Much more of the plot of the book transpires outside of the United States than I expected. In retrospect, however, I see the value of that. Adichie is contrasting the American experience with life lived in other places. It helps readers to better see exactly why the emotions Ifemelu and others feel exist. It also helps to identify which issues are American-specific and which are more character-driven. For instance, Ifemelu's continued failure in relationships has little to do with her location, but her struggles with race and racial identity are much more transparent in her days in America.
I especially liked that Adichie made Ifemelu a blogger about race in America and included many of her "posts" throughout the book. Those definitely felt like things Adichie herself has observed and wanted to rant about but felt the need to filter through a caustic character like Ifemelu. Those posts alone helped me see different perspectives about race in America.
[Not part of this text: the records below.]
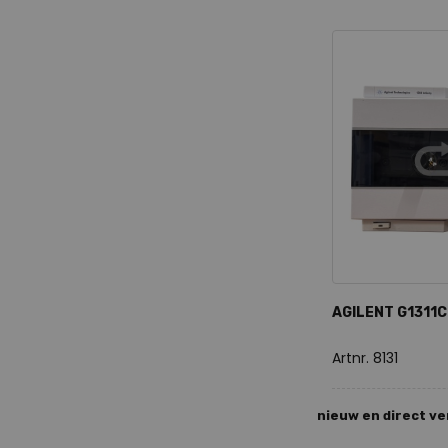
AGILENT G1311C
Artnr. 8131
nieuw en direct v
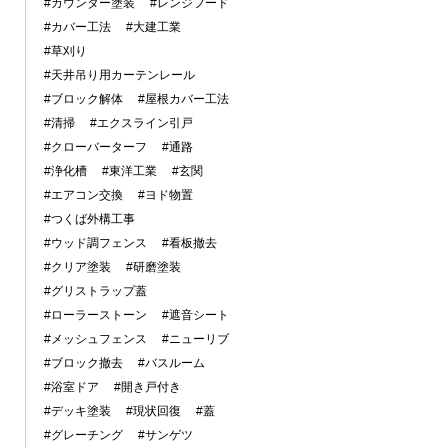
#カウンター塗装
#レンジフード
#カバー工法
#大建工業
#草刈り
#天井吊り用カーテンレール
#ブロック解体
#屋根カバー工法
#清掃
#エクスライン引戸
#クローバーターフ
#通路
#浄化槽
#東洋工業
#玄関
#エアコン交換
#ヨド物置
#つくば外構工事
#ウッド調フェンス
#看板撤去
#クリア塗装
#研磨塗装
#グリストラップ蓋
#ローラーストーン
#遮音シート
#メッシュフェンス
#ニューリブ
#ブロック撤去
#バスルーム
#浴室ドア
#開き戸付き
#デッキ塗装
#現状回復
#蓋
#グレーチング
#サンゲツ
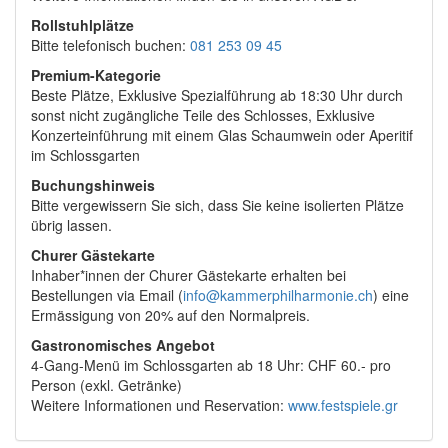
Rollstuhlplätze
Bitte telefonisch buchen:
081 253 09 45
Premium-Kategorie
Beste Plätze, Exklusive Spezialführung ab 18:30 Uhr durch
sonst nicht zugängliche Teile des Schlosses, Exklusive
Konzerteinführung mit einem Glas Schaumwein oder Aperitif
im Schlossgarten
Buchungshinweis
Bitte vergewissern Sie sich, dass Sie keine isolierten Plätze
übrig lassen.
Churer Gästekarte
Inhaber*innen der Churer Gästekarte erhalten bei
Bestellungen via Email (
info@kammerphilharmonie.ch
) eine
Ermässigung von 20% auf den Normalpreis.
Gastronomisches Angebot
4-Gang-Menü im Schlossgarten ab 18 Uhr: CHF 60.- pro
Person (exkl. Getränke)
Weitere Informationen und Reservation:
www.festspiele.gr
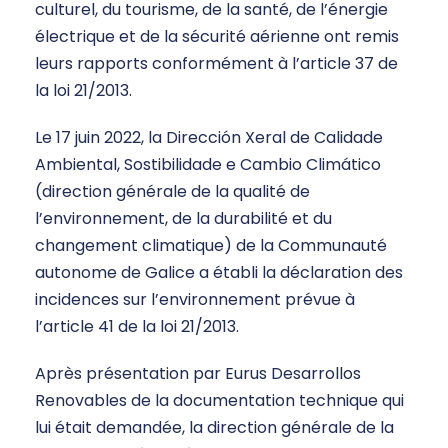
culturel, du tourisme, de la santé, de l’énergie
électrique et de la sécurité aérienne ont remis
leurs rapports conformément à l’article 37 de
la loi 21/2013.
Le 17 juin 2022, la Dirección Xeral de Calidade
Ambiental, Sostibilidade e Cambio Climático
(direction générale de la qualité de
l’environnement, de la durabilité et du
changement climatique) de la Communauté
autonome de Galice a établi la déclaration des
incidences sur l’environnement prévue à
l’article 41 de la loi 21/2013.
Après présentation par Eurus Desarrollos
Renovables de la documentation technique qui
lui était demandée, la direction générale de la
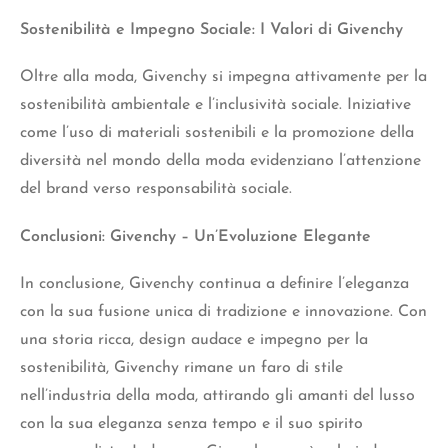
Sostenibilità e Impegno Sociale: I Valori di Givenchy
Oltre alla moda, Givenchy si impegna attivamente per la
sostenibilità ambientale e l’inclusività sociale. Iniziative
come l’uso di materiali sostenibili e la promozione della
diversità nel mondo della moda evidenziano l’attenzione
del brand verso responsabilità sociale.
Conclusioni: Givenchy – Un’Evoluzione Elegante
In conclusione, Givenchy continua a definire l’eleganza
con la sua fusione unica di tradizione e innovazione. Con
una storia ricca, design audace e impegno per la
sostenibilità, Givenchy rimane un faro di stile
nell’industria della moda, attirando gli amanti del lusso
con la sua eleganza senza tempo e il suo spirito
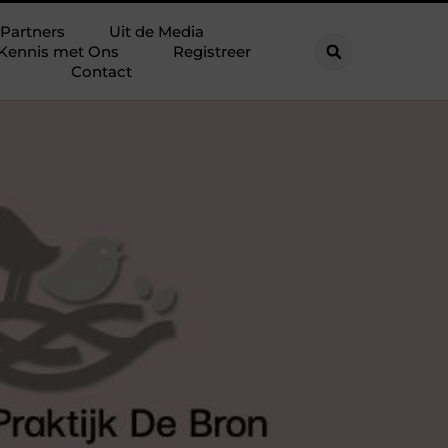
Partners
Uit de Media
Kennis met Ons
Registreer
Contact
I hoped I would like this book, but it exceeded my expectations. The longer I think about it now, the more it grows on me, too. There is depth of both plot and character development and it's all framed against a backdrop of global and national political issues. Adichie is a deep-thinker and it's evident in so many ways here.
Quotes I Loved:
- "It puzzled him that she did not mourn all the things she could have been. Was it a quality inherent in women, or did they just learn to shield their personal regrets, to suspend their lives, subsume themselves in child care?"
- "She gloried in the offbeat dryness of Michelle Obama's humor, the confidence in her long-limbed carriage, and then she mourned when Michelle Obama was clamped, flattened, made to sound tepidly wholesome in interviews. Still, there was, in Michelle Obama's overly arched eyebrows and in her belt worn higher on her waist than tradition would care for, a glint of her old self. It was this that drew Ifemelu, the absence of apology, the promise of honesty."
Rating: ★★★★☆
Will I Re-Read: Maybe
Other Books By Chimamanda Ngozi Adichie: We Should All Be Feminists
A Reduced Review: A well-crafted and thought-provoking novel about what it means to belong somewhere.